Collection entries:
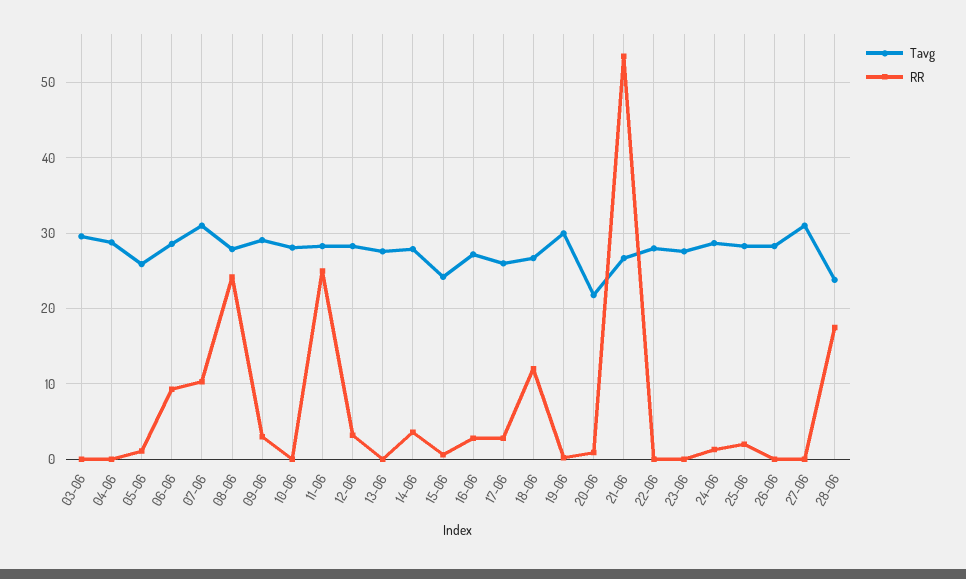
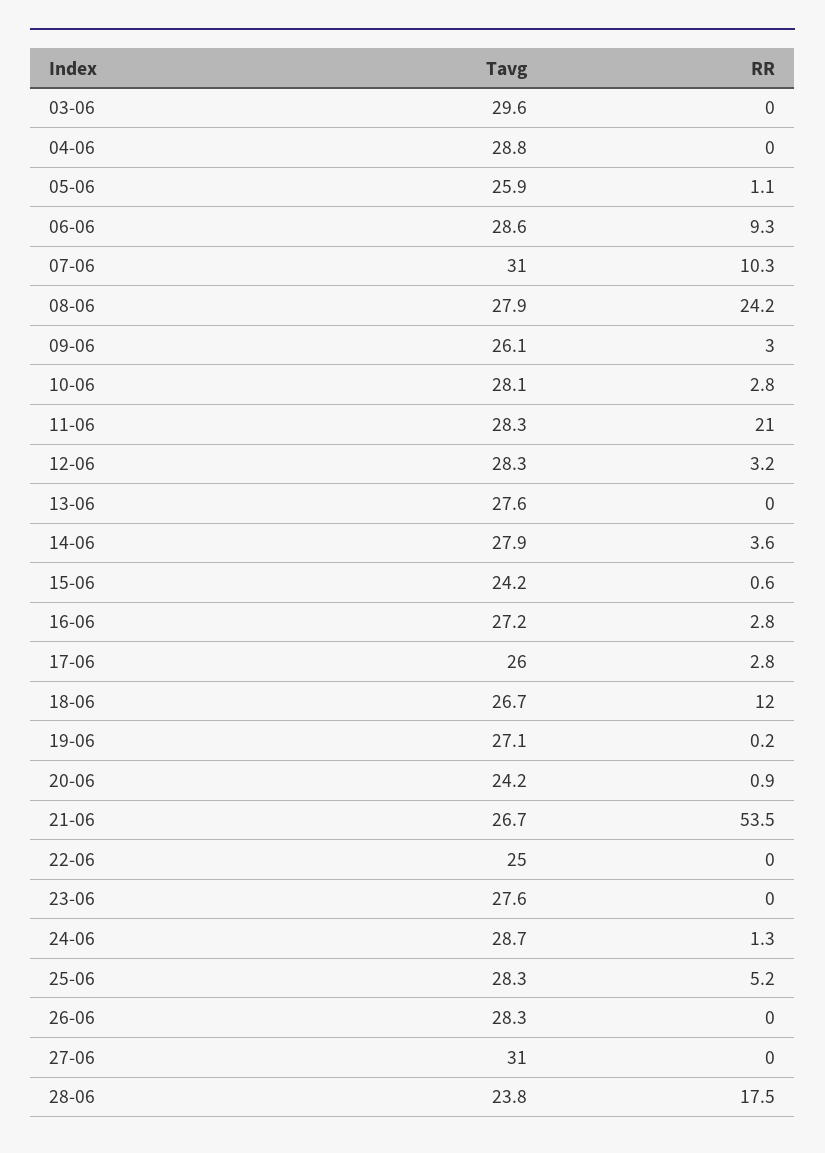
  {
    "Tavg": {
      "03-06": 29.6,
      "04-06": 28.8,
      "05-06": 25.9,
      "06-06": 28.6,
      "07-06": 31,
      "08-06": 27.9,
-     "09-06": 29,
+     "09-06": 26.1,
      "10-06": 28.1,
      "11-06": 28.3,
      "12-06": 28.3,
      "13-06": 27.6,
      "14-06": 27.9,
      "15-06": 24.2,
      "16-06": 27.2,
      "17-06": 26,
      "18-06": 26.7,
-     "19-06": 30,
+     "19-06": 27.1,
-     "20-06": 22,
+     "20-06": 24.2,
      "21-06": 26.7,
-     "22-06": 28,
+     "22-06": 25,
      "23-06": 27.6,
      "24-06": 28.7,
      "25-06": 28.3,
      "26-06": 28.3,
      "27-06": 31,
      "28-06": 23.8
    },
    "RR": {
      "03-06": 0,
      "04-06": 0,
      "05-06": 1.1,
      "06-06": 9.3,
      "07-06": 10.3,
      "08-06": 24.2,
      "09-06": 3,
-     "10-06": 0,
+     "10-06": 2.8,
-     "11-06": 25,
+     "11-06": 21,
      "12-06": 3.2,
      "13-06": 0,
      "14-06": 3.6,
      "15-06": 0.6,
      "16-06": 2.8,
      "17-06": 2.8,
      "18-06": 12,
      "19-06": 0.2,
      "20-06": 0.9,
      "21-06": 53.5,
      "22-06": 0,
      "23-06": 0,
      "24-06": 1.3,
-     "25-06": 2,
+     "25-06": 5.2,
      "26-06": 0,
      "27-06": 0,
      "28-06": 17.5
    }
  }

▸ Problem
Copy the records exactly. Skip the pictures.

▸ Result of the task
  {
    "Tavg": {
      "03-06": 29.6,
      "04-06": 28.8,
      "05-06": 25.9,
      "06-06": 28.6,
      "07-06": 31,
      "08-06": 27.9,
-     "09-06": 29,
+     "09-06": 26.1,
      "10-06": 28.1,
      "11-06": 28.3,
      "12-06": 28.3,
      "13-06": 27.6,
      "14-06": 27.9,
      "15-06": 24.2,
      "16-06": 27.2,
      "17-06": 26,
      "18-06": 26.7,
-     "19-06": 30,
+     "19-06": 27.1,
-     "20-06": 22,
+     "20-06": 24.2,
      "21-06": 26.7,
-     "22-06": 28,
+     "22-06": 25,
      "23-06": 27.6,
      "24-06": 28.7,
      "25-06": 28.3,
      "26-06": 28.3,
      "27-06": 31,
      "28-06": 23.8
    },
    "RR": {
      "03-06": 0,
      "04-06": 0,
      "05-06": 1.1,
      "06-06": 9.3,
      "07-06": 10.3,
      "08-06": 24.2,
      "09-06": 3,
-     "10-06": 0,
+     "10-06": 2.8,
-     "11-06": 25,
+     "11-06": 21,
      "12-06": 3.2,
      "13-06": 0,
      "14-06": 3.6,
      "15-06": 0.6,
      "16-06": 2.8,
      "17-06": 2.8,
      "18-06": 12,
      "19-06": 0.2,
      "20-06": 0.9,
      "21-06": 53.5,
      "22-06": 0,
      "23-06": 0,
      "24-06": 1.3,
-     "25-06": 2,
+     "25-06": 5.2,
      "26-06": 0,
      "27-06": 0,
      "28-06": 17.5
    }
  }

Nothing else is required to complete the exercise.